Copy out the text that runs from the line containing "dolor, id blandit nibh elit eget tortor." through the end of the records, keeping both ends. Leave the pictures out of your answer.
______________________________
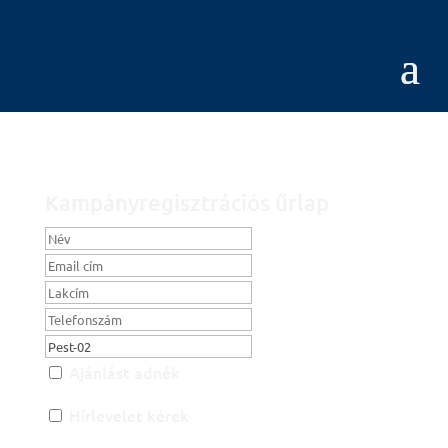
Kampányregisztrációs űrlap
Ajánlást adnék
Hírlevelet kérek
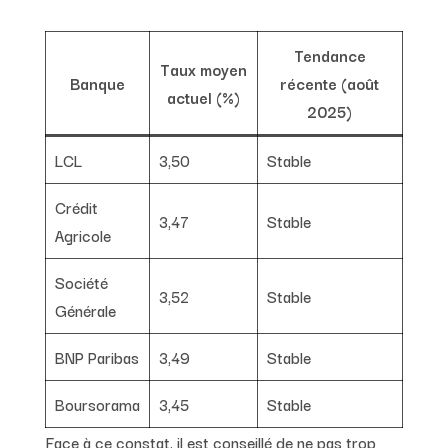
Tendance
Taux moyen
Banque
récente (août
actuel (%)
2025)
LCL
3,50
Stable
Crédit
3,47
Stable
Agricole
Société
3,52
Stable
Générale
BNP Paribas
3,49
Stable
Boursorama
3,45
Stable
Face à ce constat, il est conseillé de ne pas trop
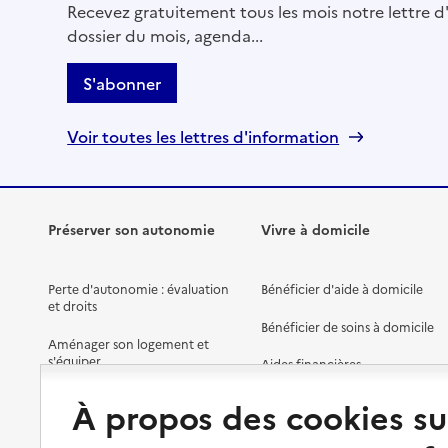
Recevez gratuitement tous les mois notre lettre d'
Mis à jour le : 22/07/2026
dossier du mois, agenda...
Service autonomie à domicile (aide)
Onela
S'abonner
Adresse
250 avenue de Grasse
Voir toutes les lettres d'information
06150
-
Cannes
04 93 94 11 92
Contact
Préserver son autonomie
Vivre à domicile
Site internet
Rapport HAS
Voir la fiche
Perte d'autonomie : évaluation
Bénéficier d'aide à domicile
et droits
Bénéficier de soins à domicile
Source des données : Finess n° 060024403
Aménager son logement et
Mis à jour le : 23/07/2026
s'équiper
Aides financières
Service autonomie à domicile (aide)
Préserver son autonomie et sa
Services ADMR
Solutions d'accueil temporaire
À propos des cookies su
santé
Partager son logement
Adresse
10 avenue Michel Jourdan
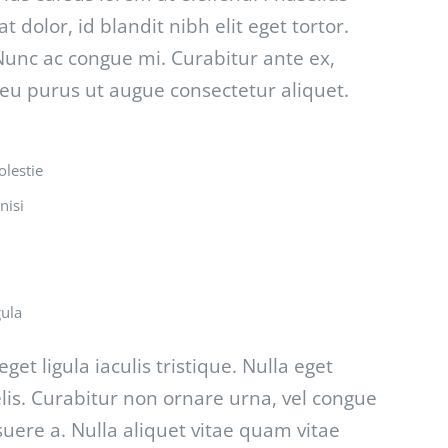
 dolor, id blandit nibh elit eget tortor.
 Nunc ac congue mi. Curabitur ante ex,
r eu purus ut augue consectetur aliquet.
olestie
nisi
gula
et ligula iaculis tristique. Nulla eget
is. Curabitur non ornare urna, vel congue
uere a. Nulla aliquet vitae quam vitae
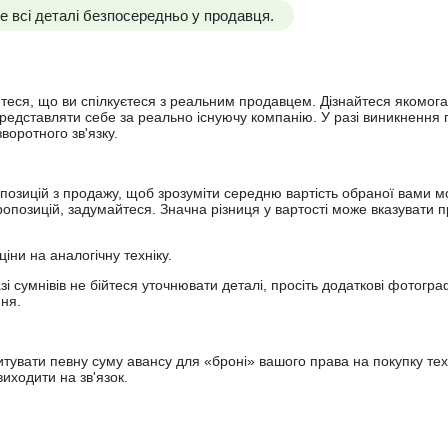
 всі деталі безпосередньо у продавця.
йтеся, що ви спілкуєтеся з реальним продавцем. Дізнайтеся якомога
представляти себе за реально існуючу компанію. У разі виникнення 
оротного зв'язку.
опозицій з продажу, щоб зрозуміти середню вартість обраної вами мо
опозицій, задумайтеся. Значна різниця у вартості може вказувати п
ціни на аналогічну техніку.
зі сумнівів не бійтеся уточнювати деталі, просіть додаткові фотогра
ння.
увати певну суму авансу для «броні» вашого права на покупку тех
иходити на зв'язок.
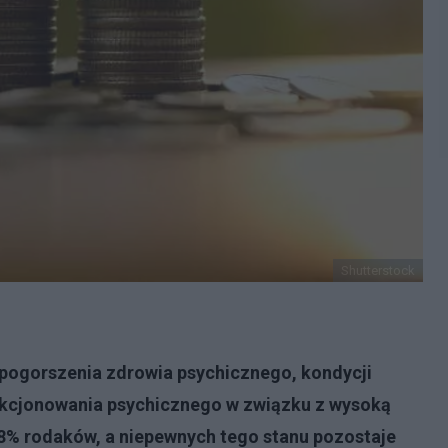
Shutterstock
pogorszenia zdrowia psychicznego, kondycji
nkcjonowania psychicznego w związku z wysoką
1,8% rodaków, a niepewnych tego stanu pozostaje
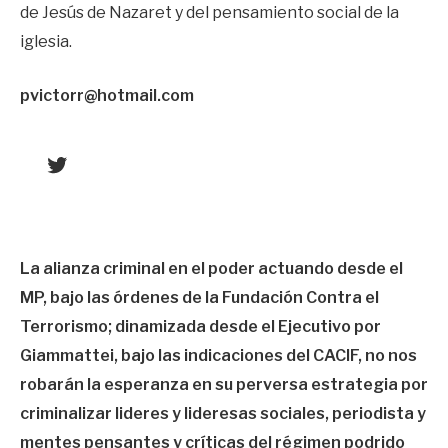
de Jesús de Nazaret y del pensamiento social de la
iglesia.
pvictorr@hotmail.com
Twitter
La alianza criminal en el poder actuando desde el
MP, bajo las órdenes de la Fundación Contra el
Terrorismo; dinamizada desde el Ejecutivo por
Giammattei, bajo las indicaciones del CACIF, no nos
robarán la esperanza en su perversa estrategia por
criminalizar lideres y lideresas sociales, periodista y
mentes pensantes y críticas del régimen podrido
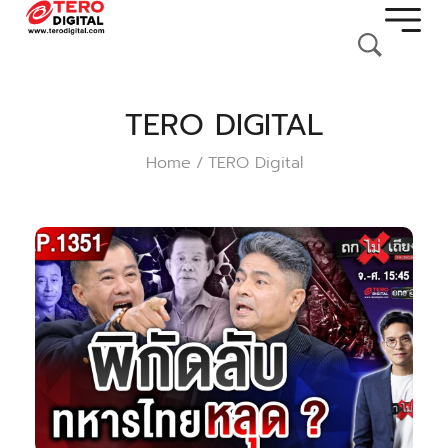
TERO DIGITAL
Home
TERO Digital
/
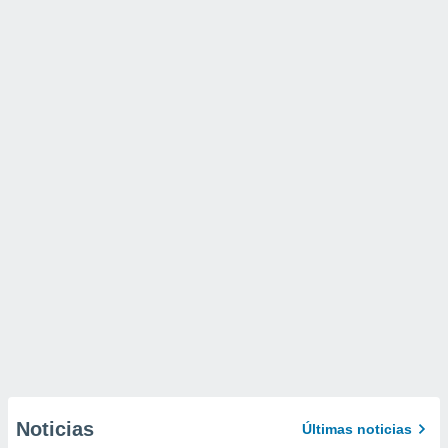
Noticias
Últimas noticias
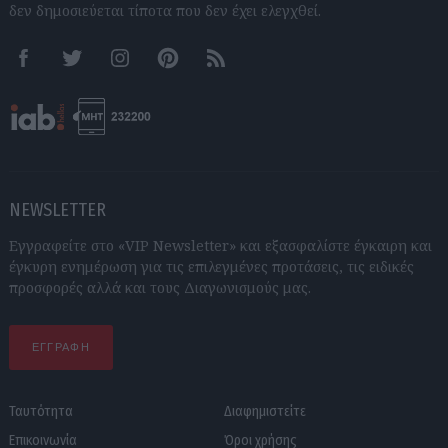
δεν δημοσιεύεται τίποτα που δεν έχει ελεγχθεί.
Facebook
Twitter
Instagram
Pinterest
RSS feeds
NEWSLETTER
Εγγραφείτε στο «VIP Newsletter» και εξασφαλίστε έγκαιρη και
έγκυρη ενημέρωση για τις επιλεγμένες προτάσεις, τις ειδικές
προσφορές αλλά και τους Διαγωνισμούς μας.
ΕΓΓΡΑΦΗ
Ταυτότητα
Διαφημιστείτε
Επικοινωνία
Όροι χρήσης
______________________________
COMPLETED TASK =>
 dolor, id blandit nibh elit eget tortor.
 Nunc ac congue mi. Curabitur ante ex,
r eu purus ut augue consectetur aliquet.
olestie
nisi
gula
et ligula iaculis tristique. Nulla eget
is. Curabitur non ornare urna, vel congue
uere a. Nulla aliquet vitae quam vitae
 всі деталі безпосередньо у продавця.
йтеся, що ви спілкуєтеся з реальним продавцем. Дізнайтеся якомога
представляти себе за реально існуючу компанію. У разі виникнення 
оротного зв'язку.
опозицій з продажу, щоб зрозуміти середню вартість обраної вами мо
опозицій, задумайтеся. Значна різниця у вартості може вказувати п
ціни на аналогічну техніку.
зі сумнівів не бійтеся уточнювати деталі, просіть додаткові фотогра
ння.
увати певну суму авансу для «броні» вашого права на покупку тех
иходити на зв'язок.
Shutterstock
pogorszenia zdrowia psychicznego, kondycji
nkcjonowania psychicznego w związku z wysoką
1,8% rodaków, a niepewnych tego stanu pozostaje
de Jesús de Nazaret y del pensamiento social de la
iglesia.
pvictorr@hotmail.com
Twitter
La alianza criminal en el poder actuando desde el
MP, bajo las órdenes de la Fundación Contra el
Terrorismo; dinamizada desde el Ejecutivo por
Giammattei, bajo las indicaciones del CACIF, no nos
robarán la esperanza en su perversa estrategia por
criminalizar lideres y lideresas sociales, periodista y
mentes pensantes y críticas del régimen podrido
TERO DIGITAL
Home
TERO Digital
/
Noticias
Últimas noticias
δεν δημοσιεύεται τίποτα που δεν έχει ελεγχθεί.
Facebook
Twitter
Instagram
Pinterest
RSS feeds
NEWSLETTER
Εγγραφείτε στο «VIP Newsletter» και εξασφαλίστε έγκαιρη και
έγκυρη ενημέρωση για τις επιλεγμένες προτάσεις, τις ειδικές
προσφορές αλλά και τους Διαγωνισμούς μας.
ΕΓΓΡΑΦΗ
Ταυτότητα
Διαφημιστείτε
Επικοινωνία
Όροι χρήσης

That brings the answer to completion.